- **Objective**
Reproduce every line of the entries below word for word, but leave out the pictures.

- **Supplied data**
+++++
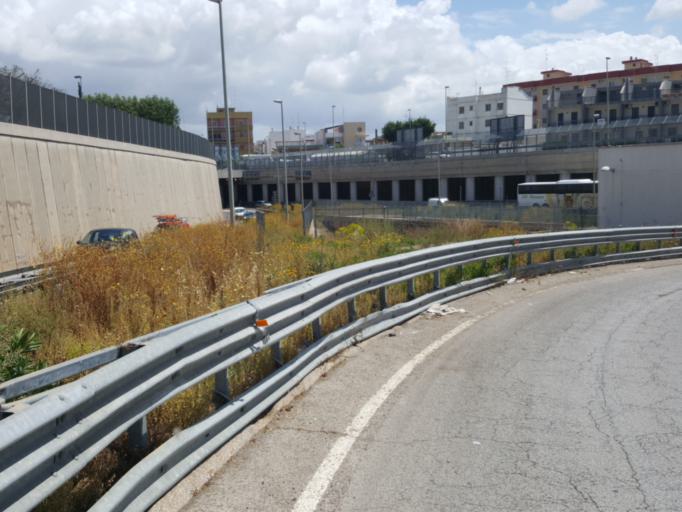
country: IT
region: Apulia
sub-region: Provincia di Bari
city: Modugno
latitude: 41.0875
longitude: 16.7750
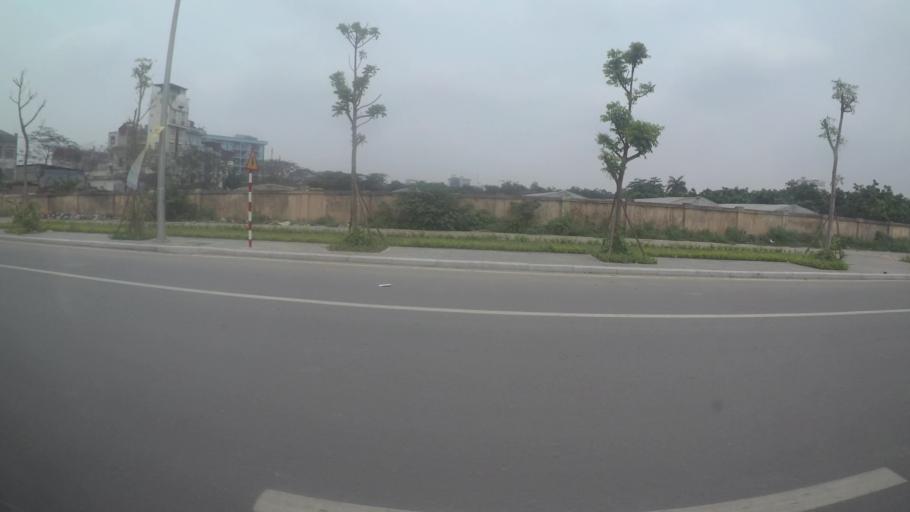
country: VN
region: Ha Noi
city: Cau Dien
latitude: 21.0470
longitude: 105.7361
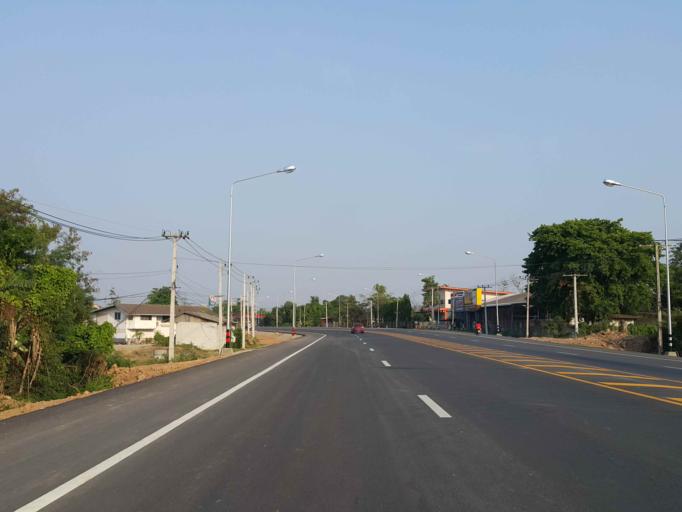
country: TH
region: Sukhothai
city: Sawankhalok
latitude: 17.3039
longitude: 99.8228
+++++
- **Response to the task**
country: IT
region: Apulia
sub-region: Provincia di Bari
city: Modugno
latitude: 41.0875
longitude: 16.7750
country: VN
region: Ha Noi
city: Cau Dien
latitude: 21.0470
longitude: 105.7361
country: TH
region: Sukhothai
city: Sawankhalok
latitude: 17.3039
longitude: 99.8228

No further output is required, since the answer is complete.